Quale sotterraneo
Il percorso classico parte da piazza San Gaetano, nel centro antico, e attraversa cisterne greche e romane poi usate come ricoveri antiaerei nella seconda guerra: è il più visitato e quello con il passaggio a candela, un corridoio strettissimo che si fa con una candela in mano.
Il Complesso di Santa Maria delle Anime del Purgatorio ad Arco è un'altra cosa: una chiesa con l'ipogeo delle anime pezzentelle, il culto napoletano dei teschi adottati. Piccolo, impressionante, e per chi cerca il rapporto della città con i suoi morti è il posto giusto.
Il Cimitero delle Fontanelle, nel rione Sanità, è a ingresso libero o a contributo minimo secondo il periodo, e non richiede un tour: è una cava con ossa di quarantamila persone. Chi cerca l'esperienza più forte la trova qui, e non deve comprare niente.
Le Catacombe di San Gennaro, sempre alla Sanità, sono paleocristiane e sono la visita più storica e meno claustrofobica delle quattro. Gestite da una cooperativa di giovani del quartiere, con guida compresa.
Solo con guida, e con dei limiti fisici
In tutti i casi si entra accompagnati, a orari fissi di partenza. Non si visita liberamente e non si può arrivare a metà turno: il biglietto è un posto in un gruppo che parte a un'ora precisa.
Il passaggio a candela del percorso di San Gaetano è largo poco più di mezzo metro: chi è claustrofobico o di corporatura robusta lo salta, ed è previsto — c'è un percorso alternativo che salta quel tratto, ma va detto alla guida all'inizio, non a metà.

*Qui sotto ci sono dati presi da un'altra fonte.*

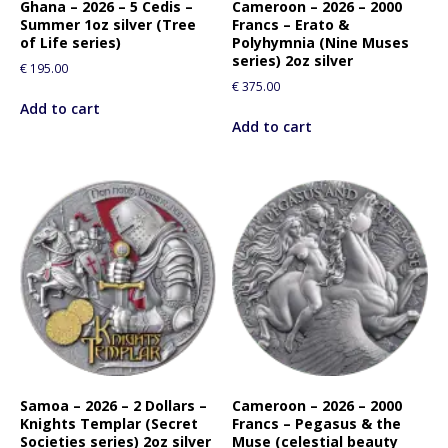
Ghana – 2026 – 5 Cedis –
Cameroon – 2026 – 2000
Summer 1oz silver (Tree
Francs – Erato &
of Life series)
Polyhymnia (Nine Muses
series) 2oz silver
€
195.00
€
375.00
Add to cart
Add to cart
Samoa – 2026 – 2 Dollars –
Cameroon – 2026 – 2000
Knights Templar (Secret
Francs – Pegasus & the
Societies series) 2oz silver
Muse (celestial beauty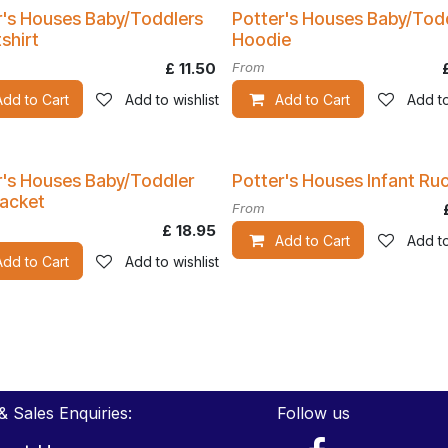
r's Houses Baby/Toddlers
Potter's Houses Baby/Tod
shirt
Hoodie
£
11.50
From
Add to Cart
Add to wishlist
Add to Cart
Add to
r's Houses Baby/Toddler
Potter's Houses Infant Ru
Jacket
From
£
18.95
Add to Cart
Add to
Add to Cart
Add to wishlist
& Sales Enquiries:
Follow us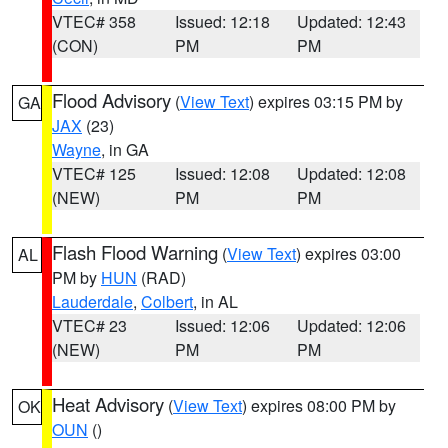
VTEC# 358
Issued: 12:18
Updated: 12:43
(CON)
PM
PM
Flood Advisory
(
View Text
) expires 03:15 PM by
GA
JAX
(23)
Wayne
, in GA
VTEC# 125
Issued: 12:08
Updated: 12:08
(NEW)
PM
PM
Flash Flood Warning
(
View Text
) expires 03:00
AL
PM by
HUN
(RAD)
Lauderdale
,
Colbert
, in AL
VTEC# 23
Issued: 12:06
Updated: 12:06
(NEW)
PM
PM
Heat Advisory
(
View Text
) expires 08:00 PM by
OK
OUN
()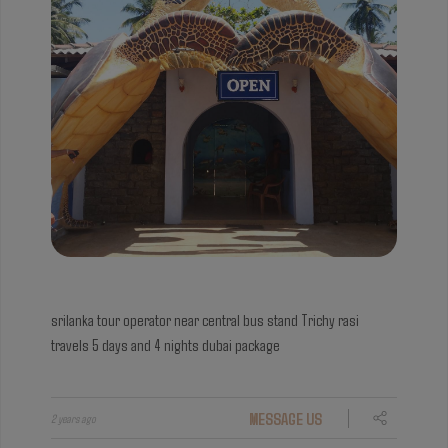
srilanka tour operator near central bus stand
Trichy rasi
travels 5 days and 4 nights dubai package
MESSAGE US
2 years ago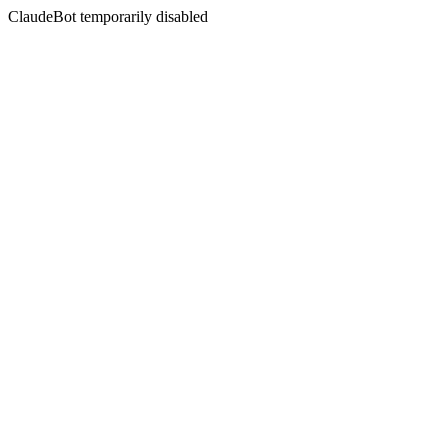
ClaudeBot temporarily disabled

Sotto ci sono scale, umidità e una temperatura costante intorno ai quindici gradi: d'estate è il sollievo migliore di Napoli, ma serve una maglia. Scarpe chiuse, non sandali.
Quanto dura e con chi
Un'ora e mezza per il percorso classico, un'ora per gli altri. Con bambini funziona dai sette-otto anni: sotto, il buio e gli spazi stretti spaventano più di quanto divertano.
Sta nel centro antico, a due passi da San Gregorio Armeno e dal Duomo: si incastra in una passeggiata a piedi senza spostamenti. Il momento migliore è il primo turno del mattino, quando i gruppi sono piccoli.